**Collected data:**
◇ ◇ ◇

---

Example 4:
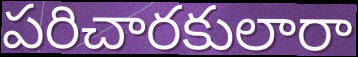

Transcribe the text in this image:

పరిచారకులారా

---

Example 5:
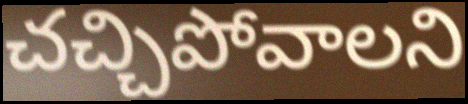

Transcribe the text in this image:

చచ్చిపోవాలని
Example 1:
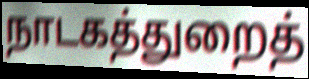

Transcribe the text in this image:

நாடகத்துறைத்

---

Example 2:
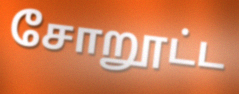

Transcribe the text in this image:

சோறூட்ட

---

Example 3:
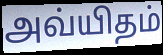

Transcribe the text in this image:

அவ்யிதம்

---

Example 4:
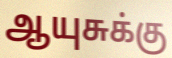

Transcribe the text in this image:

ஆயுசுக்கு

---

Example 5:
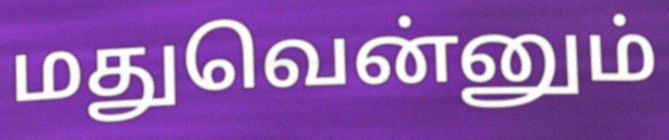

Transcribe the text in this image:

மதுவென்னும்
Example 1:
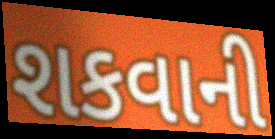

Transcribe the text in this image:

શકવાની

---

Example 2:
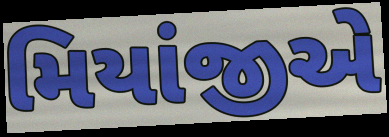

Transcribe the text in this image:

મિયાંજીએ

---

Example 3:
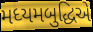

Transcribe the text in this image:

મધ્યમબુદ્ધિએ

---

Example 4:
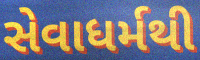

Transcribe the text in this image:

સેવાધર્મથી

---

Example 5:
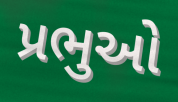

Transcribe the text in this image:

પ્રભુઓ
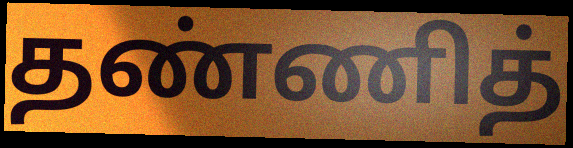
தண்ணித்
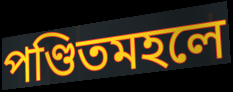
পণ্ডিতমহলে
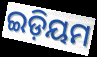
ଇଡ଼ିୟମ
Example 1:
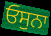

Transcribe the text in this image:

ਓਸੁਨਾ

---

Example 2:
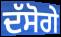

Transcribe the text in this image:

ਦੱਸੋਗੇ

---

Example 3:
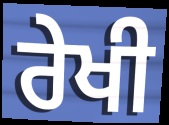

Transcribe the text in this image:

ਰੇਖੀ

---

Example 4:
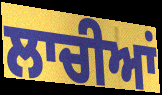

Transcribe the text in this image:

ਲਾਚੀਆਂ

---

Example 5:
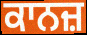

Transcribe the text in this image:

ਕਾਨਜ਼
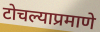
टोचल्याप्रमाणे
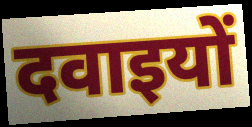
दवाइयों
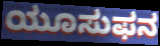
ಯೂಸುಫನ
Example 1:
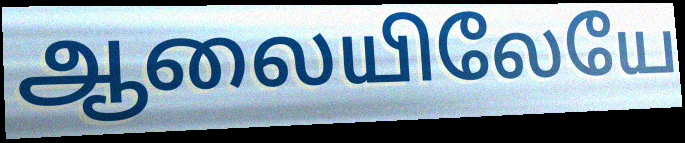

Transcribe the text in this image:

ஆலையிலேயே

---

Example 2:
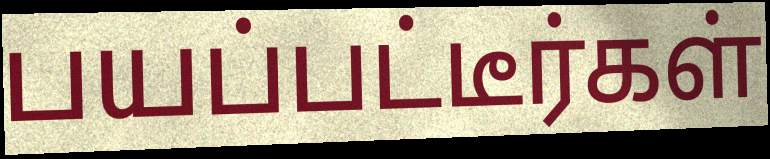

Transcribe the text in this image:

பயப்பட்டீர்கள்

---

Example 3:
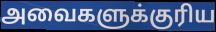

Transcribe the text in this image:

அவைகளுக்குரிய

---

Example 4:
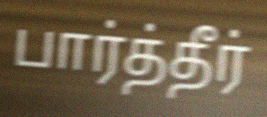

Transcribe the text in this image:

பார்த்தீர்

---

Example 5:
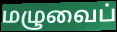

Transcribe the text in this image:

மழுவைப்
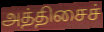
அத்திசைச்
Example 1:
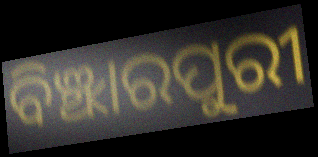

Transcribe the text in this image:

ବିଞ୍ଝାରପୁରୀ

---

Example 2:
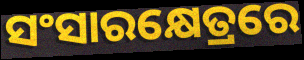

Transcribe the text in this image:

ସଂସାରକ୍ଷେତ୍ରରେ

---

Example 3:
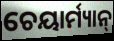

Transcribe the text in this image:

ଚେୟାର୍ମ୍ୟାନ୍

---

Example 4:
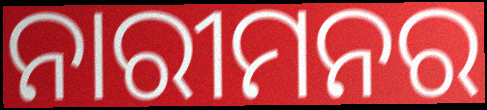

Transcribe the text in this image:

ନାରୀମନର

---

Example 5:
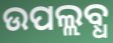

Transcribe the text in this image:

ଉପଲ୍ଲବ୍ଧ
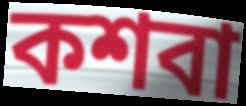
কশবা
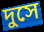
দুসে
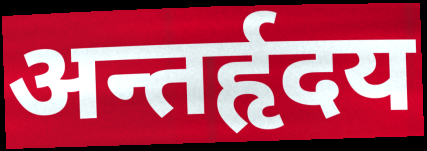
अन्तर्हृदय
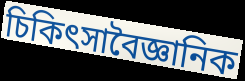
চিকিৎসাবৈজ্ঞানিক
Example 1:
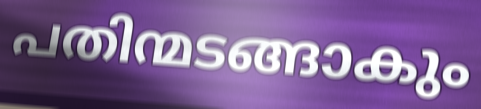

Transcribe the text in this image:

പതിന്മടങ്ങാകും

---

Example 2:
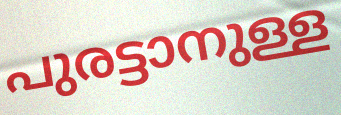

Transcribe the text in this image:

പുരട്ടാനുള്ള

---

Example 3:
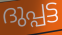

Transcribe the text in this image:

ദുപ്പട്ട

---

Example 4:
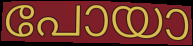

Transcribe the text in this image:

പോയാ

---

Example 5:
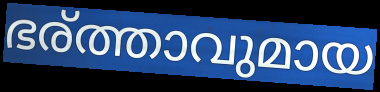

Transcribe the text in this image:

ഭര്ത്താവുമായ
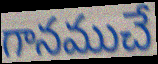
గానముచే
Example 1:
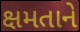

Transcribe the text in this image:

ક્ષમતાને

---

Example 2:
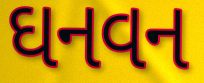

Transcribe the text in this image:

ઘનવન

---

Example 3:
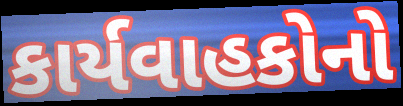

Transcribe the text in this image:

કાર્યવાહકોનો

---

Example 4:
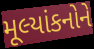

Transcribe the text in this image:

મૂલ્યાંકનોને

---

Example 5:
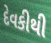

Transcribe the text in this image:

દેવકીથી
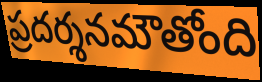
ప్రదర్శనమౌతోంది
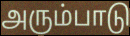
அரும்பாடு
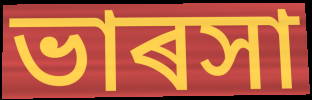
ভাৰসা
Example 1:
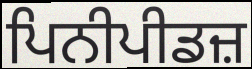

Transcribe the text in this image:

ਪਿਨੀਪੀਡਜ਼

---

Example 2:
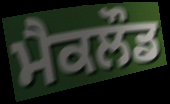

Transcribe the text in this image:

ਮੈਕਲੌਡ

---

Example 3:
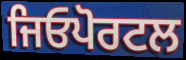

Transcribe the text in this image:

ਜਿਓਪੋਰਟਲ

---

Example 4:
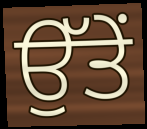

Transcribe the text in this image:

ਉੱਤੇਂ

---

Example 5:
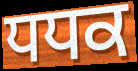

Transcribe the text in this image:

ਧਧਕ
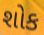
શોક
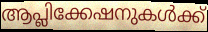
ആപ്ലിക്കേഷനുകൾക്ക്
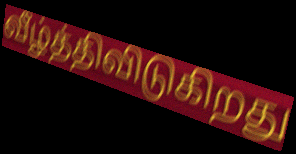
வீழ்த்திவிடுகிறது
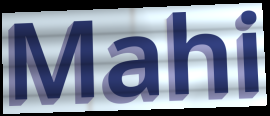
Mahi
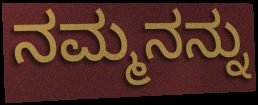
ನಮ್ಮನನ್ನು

◇ ◇ ◇

**PROBLEM STATEMENT:** Copy out every line of the data exactly, leaving the images behind.

**RESPONSE FOR THIS EXERCISE:**
---

Example 4:

Transcribe the text in this image:

పరిచారకులారా

---

Example 5:

Transcribe the text in this image:

చచ్చిపోవాలని
Example 1:

Transcribe the text in this image:

நாடகத்துறைத்

---

Example 2:

Transcribe the text in this image:

சோறூட்ட

---

Example 3:

Transcribe the text in this image:

அவ்யிதம்

---

Example 4:

Transcribe the text in this image:

ஆயுசுக்கு

---

Example 5:

Transcribe the text in this image:

மதுவென்னும்
Example 1:

Transcribe the text in this image:

શકવાની

---

Example 2:

Transcribe the text in this image:

મિયાંજીએ

---

Example 3:

Transcribe the text in this image:

મધ્યમબુદ્ધિએ

---

Example 4:

Transcribe the text in this image:

સેવાધર્મથી

---

Example 5:

Transcribe the text in this image:

પ્રભુઓ
தண்ணித்
পণ্ডিতমহলে
ଇଡ଼ିୟମ
Example 1:

Transcribe the text in this image:

ਓਸੁਨਾ

---

Example 2:

Transcribe the text in this image:

ਦੱਸੋਗੇ

---

Example 3:

Transcribe the text in this image:

ਰੇਖੀ

---

Example 4:

Transcribe the text in this image:

ਲਾਚੀਆਂ

---

Example 5:

Transcribe the text in this image:

ਕਾਨਜ਼
टोचल्याप्रमाणे
दवाइयों
ಯೂಸುಫನ
Example 1:

Transcribe the text in this image:

ஆலையிலேயே

---

Example 2:

Transcribe the text in this image:

பயப்பட்டீர்கள்

---

Example 3:

Transcribe the text in this image:

அவைகளுக்குரிய

---

Example 4:

Transcribe the text in this image:

பார்த்தீர்

---

Example 5:

Transcribe the text in this image:

மழுவைப்
அத்திசைச்
Example 1:

Transcribe the text in this image:

ବିଞ୍ଝାରପୁରୀ

---

Example 2:

Transcribe the text in this image:

ସଂସାରକ୍ଷେତ୍ରରେ

---

Example 3:

Transcribe the text in this image:

ଚେୟାର୍ମ୍ୟାନ୍

---

Example 4:

Transcribe the text in this image:

ନାରୀମନର

---

Example 5:

Transcribe the text in this image:

ଉପଲ୍ଲବ୍ଧ
কশবা
দুসে
अन्तर्हृदय
চিকিৎসাবৈজ্ঞানিক
Example 1:

Transcribe the text in this image:

പതിന്മടങ്ങാകും

---

Example 2:

Transcribe the text in this image:

പുരട്ടാനുള്ള

---

Example 3:

Transcribe the text in this image:

ദുപ്പട്ട

---

Example 4:

Transcribe the text in this image:

പോയാ

---

Example 5:

Transcribe the text in this image:

ഭര്ത്താവുമായ
గానముచే
Example 1:

Transcribe the text in this image:

ક્ષમતાને

---

Example 2:

Transcribe the text in this image:

ઘનવન

---

Example 3:

Transcribe the text in this image:

કાર્યવાહકોનો

---

Example 4:

Transcribe the text in this image:

મૂલ્યાંકનોને

---

Example 5:

Transcribe the text in this image:

દેવકીથી
ప్రదర్శనమౌతోంది
அரும்பாடு
ভাৰসা
Example 1:

Transcribe the text in this image:

ਪਿਨੀਪੀਡਜ਼

---

Example 2:

Transcribe the text in this image:

ਮੈਕਲੌਡ

---

Example 3:

Transcribe the text in this image:

ਜਿਓਪੋਰਟਲ

---

Example 4:

Transcribe the text in this image:

ਉੱਤੇਂ

---

Example 5:

Transcribe the text in this image:

ਧਧਕ
શોક
ആപ്ലിക്കേഷനുകൾക്ക്
வீழ்த்திவிடுகிறது
Mahi
ನಮ್ಮನನ್ನು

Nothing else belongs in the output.